Early mild cases Children with a mild degree of deformity reporting early for the treatment can be managed with physiotherapy. The physiotherapy procedures employed are: Evaluation: Careful evaluation of ROM and the degree of deformity. Massage: Massage can relax the muscle preceding the stretching maneuvers. Thermo Therapy Modality: Carefully administered thermo-therapy modality induces relaxation.
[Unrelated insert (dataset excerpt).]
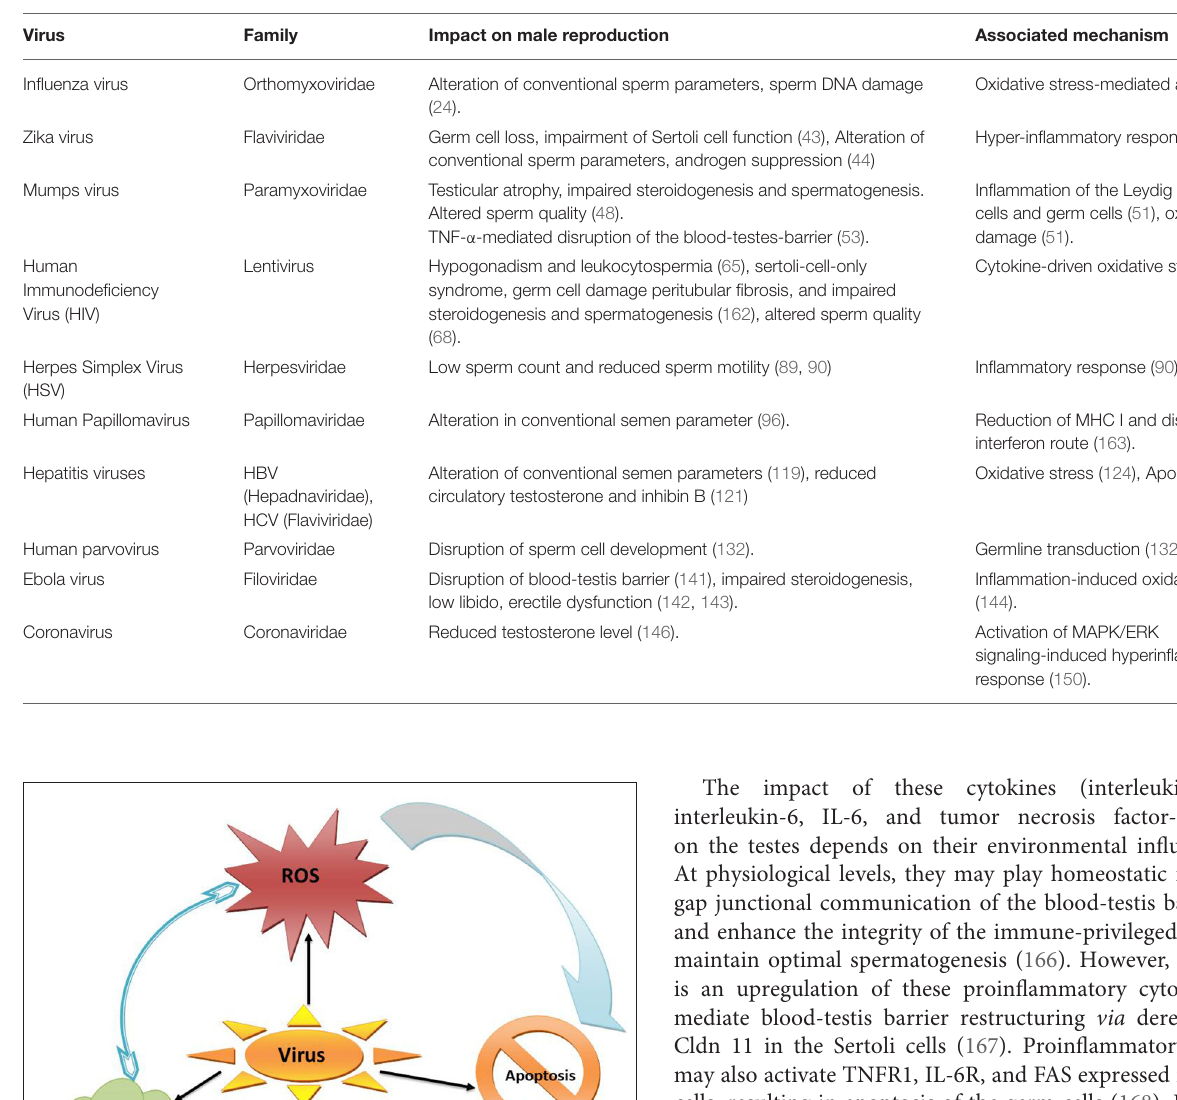
TABLE 1 | The impact and associated mechanism of viral infections.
Passive movements: The child is placed in supine position with head beyond the edge of the table with the neck in extension by positioning a pillow under the thoracic region; Shoulders are stabilized by an assistant.

To attain relaxation, all the movements of the cervical spine are done in a form of slow relaxed passive movements. This should be followed by sustained passive stretching to the affected sternomastoid. E.g. when the right sternomastoid is involved the head should be gradually bent inside flexion to the left, held there for a while and then rotated gradually to the right. Try to gain as much overcorrection as possible by applying gradual traction to gain further stretching.
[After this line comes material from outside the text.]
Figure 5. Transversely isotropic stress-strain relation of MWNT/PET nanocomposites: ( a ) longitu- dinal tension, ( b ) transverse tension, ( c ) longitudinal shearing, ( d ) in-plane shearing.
Maintenance of Correction: Once the correction is achieved. It has to be maintained by passively holding or keeping a sandbag. E.g : Kineso taping, Cervical Brace, Cervical collars. The same maneuver can be repeated during the subsequent visits. Active correction is best achieved by assisting the child head to follow an object moved in the proper arc of correction. The bright-colored sound producing object is ideal to attract the child attention. – PNF: patients with neck extension can be used to an advantage with emphasis on stretch and traction.

Post surgical PT management Hot packs for pain relief. Active movements of sternocleidomastoid to prevent post surgery weakness. Free active movements in the direction of correction followed by resistive exercises. Self correction in front of mirror. Specially molded cervical collar and maintenance of correction during sleep.